Magonilia one was a winner 4 sure.

2
zacanjus says on August 23, 2009 at 6:32pm

hey guys..
i think its good to discuss about this..cause from that we can know that what is public review..

3
pegu says on July 9, 2009 at 9:41am

paba, I don’t understand your point. The ugly truth is that the industry respects gross dollars. As someone who has been on both sides of the accounting, we all know that “cost” is voodoo magic: barter deals are made, costs are billed internally at higher rates, costs are deferred as backend points, spend has to hit X to cut a DVD deal with partner Y, costs are spread across a slate, a festival gives marketing/screenings in order to premiere the film, etc etc. We’ll never know “real cost” (soft dollar, hard dollar, opportunity cost) so we all look at box office for better or for worse.

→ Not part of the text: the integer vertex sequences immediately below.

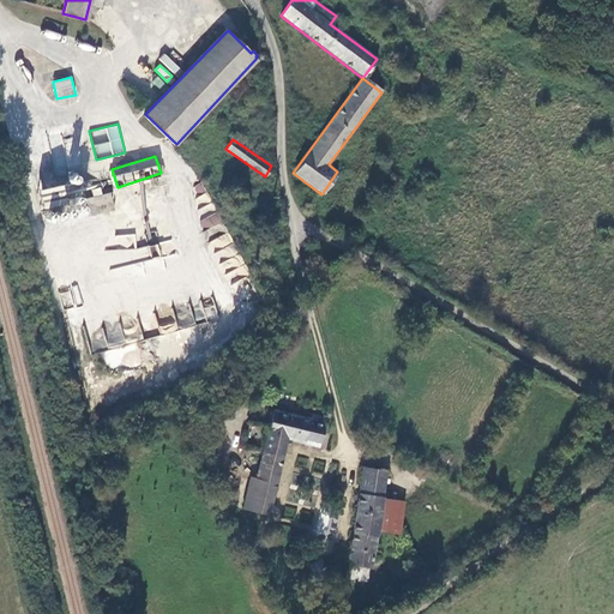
[(216,210),(215,210),(203,184),(197,186),(202,196),(193,199),(208,229),(222,222),(216,210)]
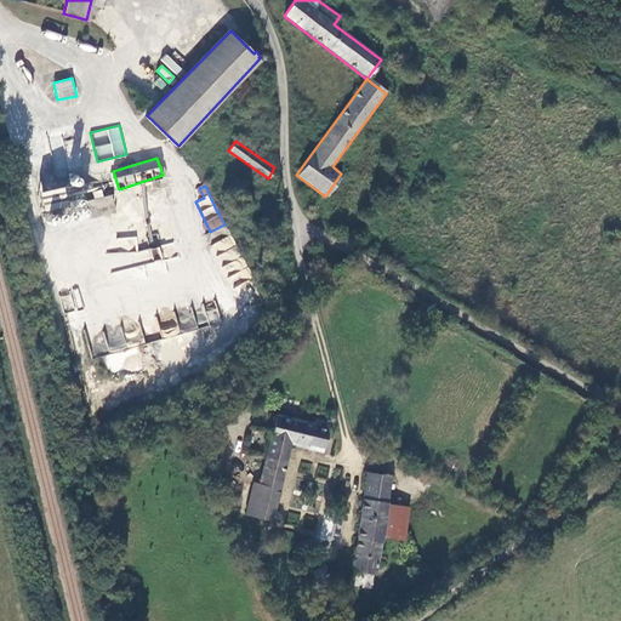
[(93,216),(115,212),(113,194),(103,195),(102,189),(69,195),(68,187),(43,192),(46,212),(83,206),(81,198),(89,197),(90,206),(92,206),(93,216)]
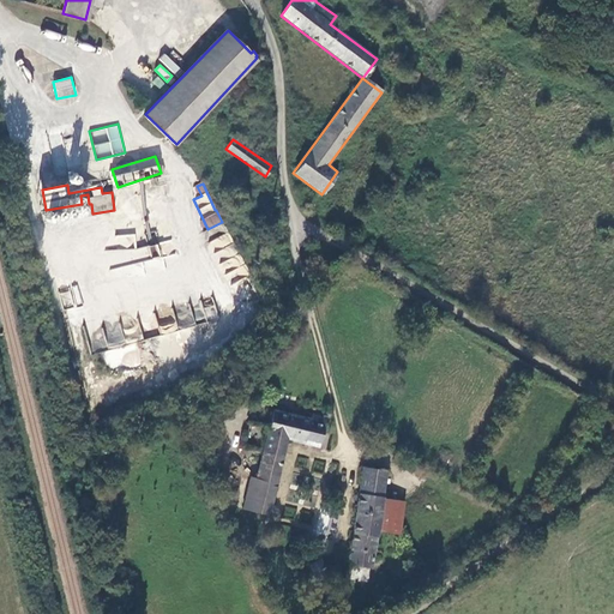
[(217,263),(229,284),(250,275),(228,232),(206,244),(217,263)]
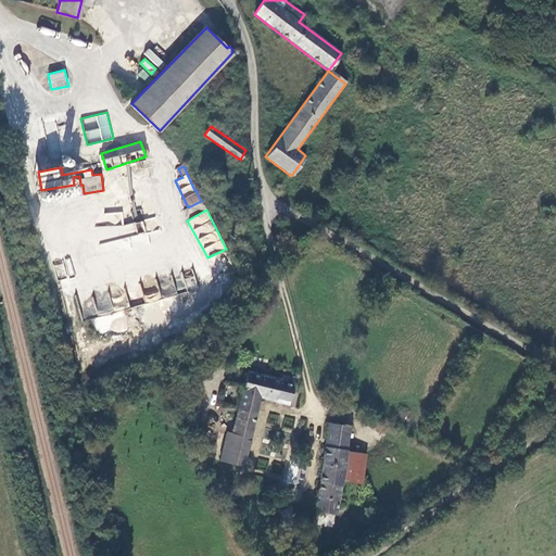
[(70,257),(53,263),(59,279),(75,274),(70,257)]
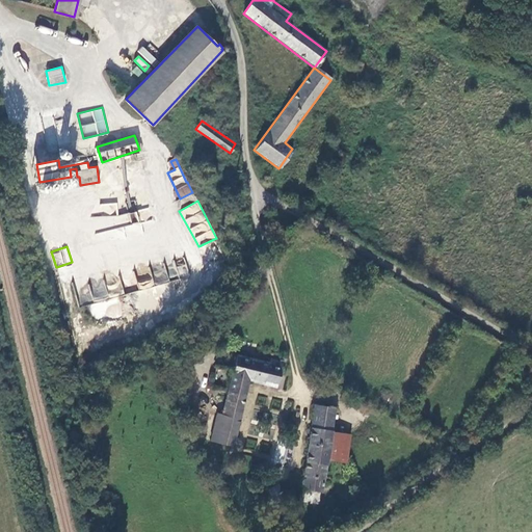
[(79,306),(107,298),(103,281),(87,285),(90,297),(78,301),(79,306)]
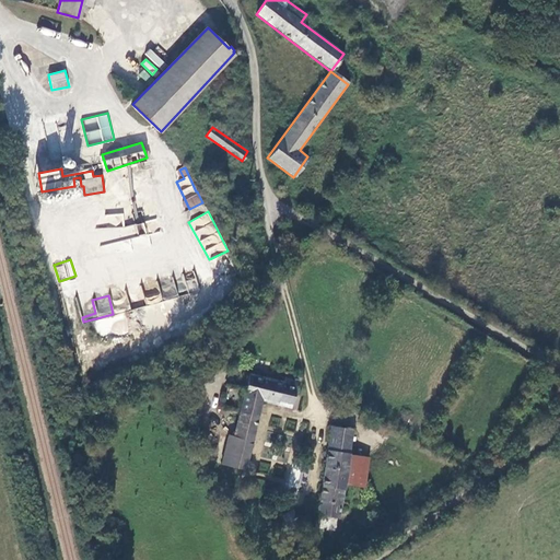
[(284,380),(249,370),(233,434),(228,433),(220,463),(244,468),(263,398),(292,406),(299,381),(284,377),(284,380)]
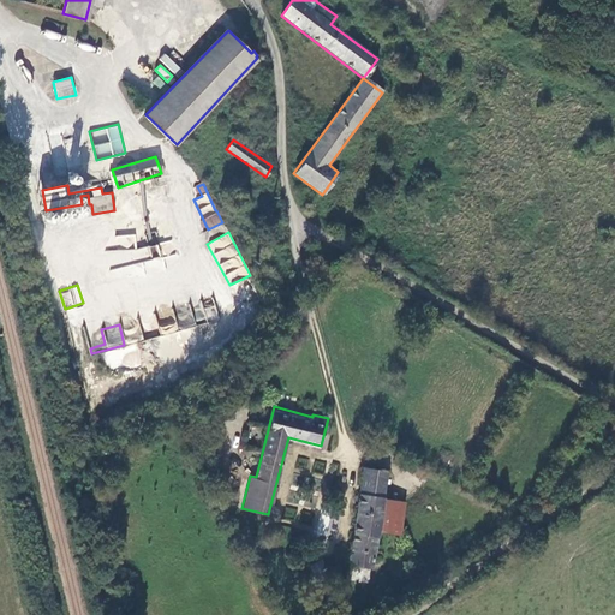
[(386,472),(364,469),(348,566),(371,569),(377,531),(396,535),(402,501),(382,497),(386,472)]
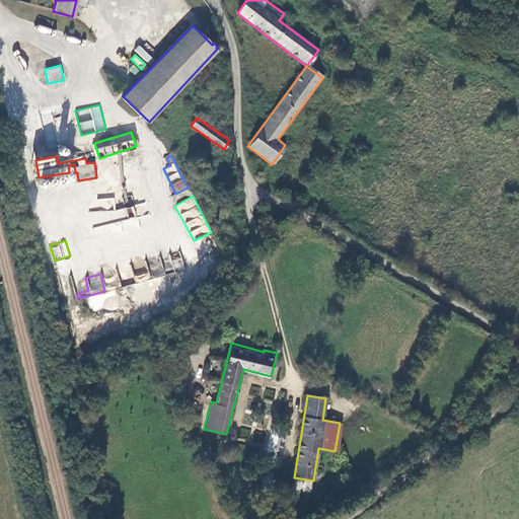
[(270,471),(261,474),(268,491),(276,487),(270,471)]
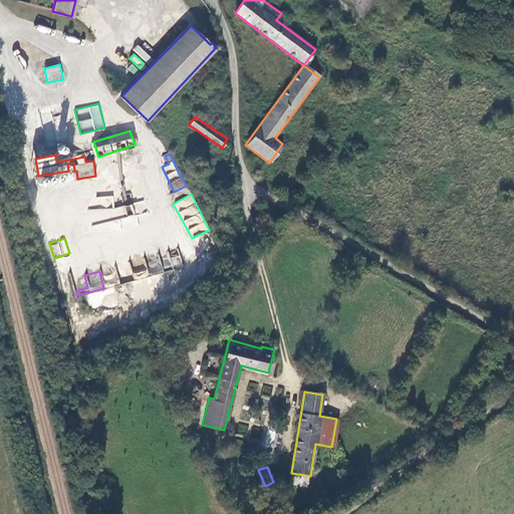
All buildings are outlined.
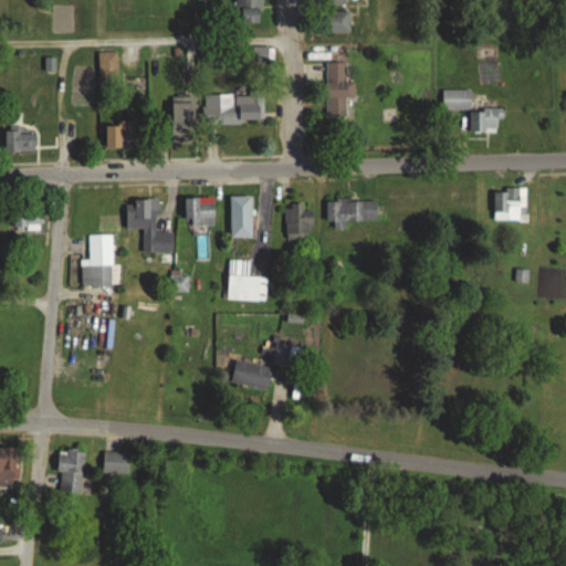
[(236,0),(236,9),(241,9),(241,23),(262,23),(262,0),(236,0)]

We should be glad (or disappointed) that these films are reaching the audience reflected in the dollars grossed - regardless of the intrinsic artistic merit of the film (I mean ,hey, Slumdog has grossed $300MM+ worldwide and is as good as 3 day old fish)

4
ben77 says on July 9, 2009 at 8:06am

that may be true, but I dont think that whats being discussed here suggests otherwise.  its a good overview, imo

5
paba says on July 8, 2009 at 3:41pm

This list is idiotic.  You are comparing films with $10 to $15 advertising campaigns (Sunshine Cleaning, Away We Go) to films with no ad budgets (The Class, Two Lovers, Easy Virtue).

The SPC, Magnolia and IFC releases on the list are big winners.

6
filmhawk says on July 7, 2009 at 9:57pm

Two worst ad campaigns of first six months:  RUDO Y CURSI and THE INFORMERS

Not that we particularly needed another wallow in Bret Easton Ellis country, but one thing “The Informers” had was a lot of sweaty, fleshy sexiness, both in gazing at the rather impressive cast and in the evocative visual texture of its sleazy milieu.  So what was its iconic image (maybe one of the worst, most inappropriate ads of all time)?  A starkly cold, black and white (paper? plaster?) sculpture of an abstract, anonymous head. Dumb, dumb, dumb.

The poorly photographed, full-length images of Bernal and Luna in harshly-lit profile on opposite sides of the ad for “Rudi y Cursi” conveyed neither the rough-and-tumble warmth of this flawed but fitfully entertaining film nor the always infectious comradery of its two leads.